Parliament has asked why the Ingonyama Trust built a R705 000 house for a traditional leader.
|||Cape Town - Parliament has asked why the Ingonyama Trust - a government body that administers roughly a third of the land in KwaZulu-Natal - built a R705 000 house for a traditional leader, saying clearer guidelines were needed to prevent a precedent being set.
The house was built for Inkosi Zenzo Khulumangifile Zungu after the Ingonyama Trust Board received a request from the Zungu traditional council in 2010 for a new residence for its leader.
The matter was highlighted when the eight-person board of the trust, which administers about 2.8 million hectares of land on behalf of roughly 4.5 million people, presented its quarterly report to Parliament’s oversight committee on rural development on Tuesday.

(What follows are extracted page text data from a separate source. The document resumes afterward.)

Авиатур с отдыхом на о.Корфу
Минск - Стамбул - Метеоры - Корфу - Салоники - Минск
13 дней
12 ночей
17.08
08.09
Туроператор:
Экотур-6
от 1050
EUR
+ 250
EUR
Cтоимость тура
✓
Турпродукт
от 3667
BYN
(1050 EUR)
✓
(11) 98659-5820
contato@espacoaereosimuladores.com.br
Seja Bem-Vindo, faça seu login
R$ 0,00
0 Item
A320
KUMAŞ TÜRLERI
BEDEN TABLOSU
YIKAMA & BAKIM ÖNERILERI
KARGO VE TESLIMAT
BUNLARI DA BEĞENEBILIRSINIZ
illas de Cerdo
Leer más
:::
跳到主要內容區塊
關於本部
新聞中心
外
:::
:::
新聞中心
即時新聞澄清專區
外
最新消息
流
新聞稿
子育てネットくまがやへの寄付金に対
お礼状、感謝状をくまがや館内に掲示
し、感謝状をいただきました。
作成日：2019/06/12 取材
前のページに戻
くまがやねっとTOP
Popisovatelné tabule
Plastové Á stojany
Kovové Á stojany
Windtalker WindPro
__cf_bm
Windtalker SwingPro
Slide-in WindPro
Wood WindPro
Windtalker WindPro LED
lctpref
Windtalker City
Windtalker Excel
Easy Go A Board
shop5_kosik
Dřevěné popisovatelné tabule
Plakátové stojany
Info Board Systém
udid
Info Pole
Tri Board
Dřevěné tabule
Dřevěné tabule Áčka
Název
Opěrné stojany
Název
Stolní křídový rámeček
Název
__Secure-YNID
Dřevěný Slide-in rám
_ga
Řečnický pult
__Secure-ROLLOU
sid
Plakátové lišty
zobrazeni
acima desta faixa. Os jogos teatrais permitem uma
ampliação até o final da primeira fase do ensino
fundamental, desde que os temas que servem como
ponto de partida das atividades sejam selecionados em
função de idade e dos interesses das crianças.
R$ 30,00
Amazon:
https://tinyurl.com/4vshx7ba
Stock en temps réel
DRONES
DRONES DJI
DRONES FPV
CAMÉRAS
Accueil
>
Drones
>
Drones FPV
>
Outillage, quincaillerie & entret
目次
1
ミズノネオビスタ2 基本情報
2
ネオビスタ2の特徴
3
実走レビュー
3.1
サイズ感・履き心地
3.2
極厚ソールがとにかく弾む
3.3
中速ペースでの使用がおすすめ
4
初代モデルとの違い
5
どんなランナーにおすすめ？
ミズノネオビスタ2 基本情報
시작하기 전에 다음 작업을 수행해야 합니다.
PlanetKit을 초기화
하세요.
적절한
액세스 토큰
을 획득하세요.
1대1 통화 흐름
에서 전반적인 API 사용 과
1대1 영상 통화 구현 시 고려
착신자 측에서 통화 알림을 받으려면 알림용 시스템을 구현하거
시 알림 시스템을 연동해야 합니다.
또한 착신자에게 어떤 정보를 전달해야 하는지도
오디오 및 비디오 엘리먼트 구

MPs asked if, in building the house, the trust had not created a precedent that would compel it to build houses for all the leaders of the 241 traditional councils on trust-administered land.
They also asked if new houses would have to be built for their heirs. Under traditional Zulu law, a traditional leader’s heir does not live in the same house as his predecessor.

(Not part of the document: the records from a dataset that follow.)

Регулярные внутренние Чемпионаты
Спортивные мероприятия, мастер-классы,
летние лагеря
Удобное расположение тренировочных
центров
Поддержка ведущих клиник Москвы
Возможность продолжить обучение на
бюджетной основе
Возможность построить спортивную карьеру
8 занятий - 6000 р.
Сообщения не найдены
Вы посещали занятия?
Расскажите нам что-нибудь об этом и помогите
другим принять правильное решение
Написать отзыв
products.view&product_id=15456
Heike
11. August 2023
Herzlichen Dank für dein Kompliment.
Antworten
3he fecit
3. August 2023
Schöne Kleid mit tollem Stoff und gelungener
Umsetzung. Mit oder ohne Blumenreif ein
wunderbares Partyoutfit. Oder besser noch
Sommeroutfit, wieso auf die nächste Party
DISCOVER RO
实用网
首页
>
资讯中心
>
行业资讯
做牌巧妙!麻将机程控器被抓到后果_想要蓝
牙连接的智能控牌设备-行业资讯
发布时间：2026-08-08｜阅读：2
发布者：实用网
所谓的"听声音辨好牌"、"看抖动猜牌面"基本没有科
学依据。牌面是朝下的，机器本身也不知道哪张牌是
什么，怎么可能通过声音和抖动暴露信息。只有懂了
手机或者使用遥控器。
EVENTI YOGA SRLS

Jerome Ngwenya, acting chairman of the board, said the trust was not planning to build more homesteads as this would be unsustainable.
“It is not necessarily a precedent we believe will be carried forward,” he added.
Ngwenya said Zungu traditional council land earned large mining royalties, which had influenced the board’s decision to build the house.
A number of MPs noted that the funds were supposed to be administered for the benefit of all inhabitants.
The trust collects revenue on behalf of traditional councils and authorities, which it later pays out for vehicles, bursaries and, at times, houses.
Ngwenya said the trust had also helped build a house for Inkosi Mabhudu Israel Tembe for R500 000.
Two more requests for houses were under review.
The board also told MPs that its staff of 39 was unable to handle all trust duties. At least three times as many staff members were needed.
Last year the trust received about R19 million in government funding, R8m from mining royalties, notably from the Zululand Anthracite Colliery, and R13.7m from other sources.